The Confidence-Competence Gap in Large Language Models: A Cognitive Study
This research addresses the problem of understanding and improving the reliability of LLMs for users in AI and psychology by identifying confidence-competence gaps, though it is incremental as it builds on known cognitive biases.
The study investigated the alignment between large language models' self-assessed confidence and actual performance, revealing instances of high confidence with incorrect answers (similar to the Dunning-Kruger effect) and low confidence with correct answers, highlighting biases in their cognitive processes.

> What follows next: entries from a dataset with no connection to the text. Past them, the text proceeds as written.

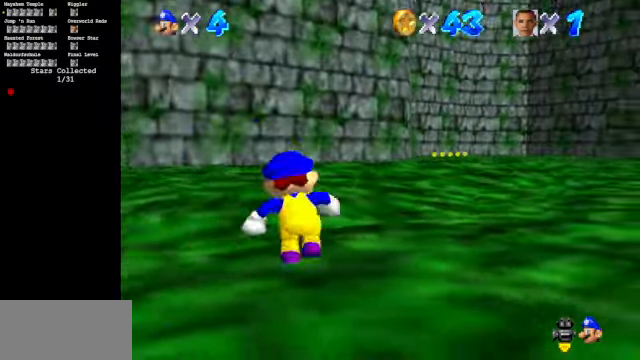
{"buttons": ["A", "Z"], "left_stick": "up", "events": [[400, "Z", "down"], [467, "A", "down"]]}
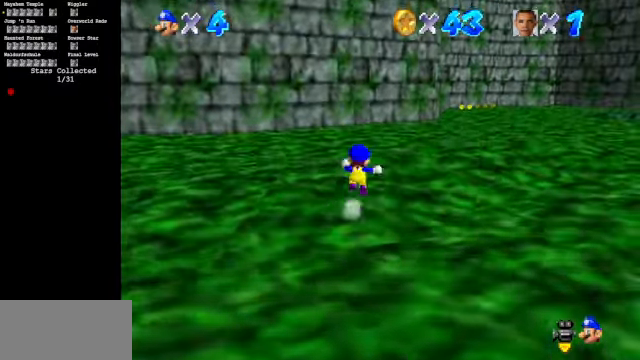
{"buttons": [], "left_stick": "up", "events": [[34, "A", "up"], [67, "Z", "up"], [200, "C_DOWN", "down"], [200, "C_LEFT", "down"], [367, "C_DOWN", "up"], [367, "C_LEFT", "up"]]}
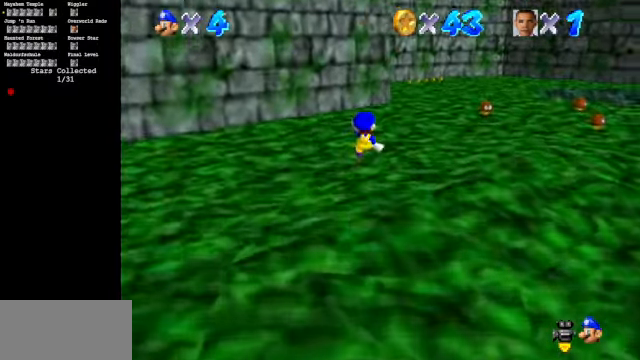
{"buttons": ["C_DOWN", "C_LEFT"], "left_stick": "up-right", "events": [[200, "left_stick", "up-right"], [467, "C_DOWN", "down"], [467, "C_LEFT", "down"]]}
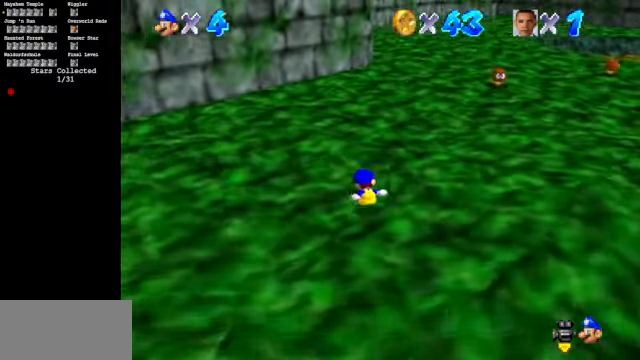
{"buttons": [], "left_stick": "up", "events": [[134, "left_stick", "up"], [434, "C_DOWN", "up"], [434, "C_LEFT", "up"]]}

Large Language Models (LLMs) have acquired ubiquitous attention for their performances across diverse domains. Our study here searches through LLMs' cognitive abilities and confidence dynamics. We dive deep into understanding the alignment between their self-assessed confidence and actual performance. We exploit these models with diverse sets of questionnaires and real-world scenarios and extract how LLMs exhibit confidence in their responses. Our findings reveal intriguing instances where models demonstrate high confidence even when they answer incorrectly. This is reminiscent of the Dunning-Kruger effect observed in human psychology. In contrast, there are cases where models exhibit low confidence with correct answers revealing potential underestimation biases. Our results underscore the need for a deeper understanding of their cognitive processes. By examining the nuances of LLMs' self-assessment mechanism, this investigation provides noteworthy revelations that serve to advance the functionalities and broaden the potential applications of these formidable language models.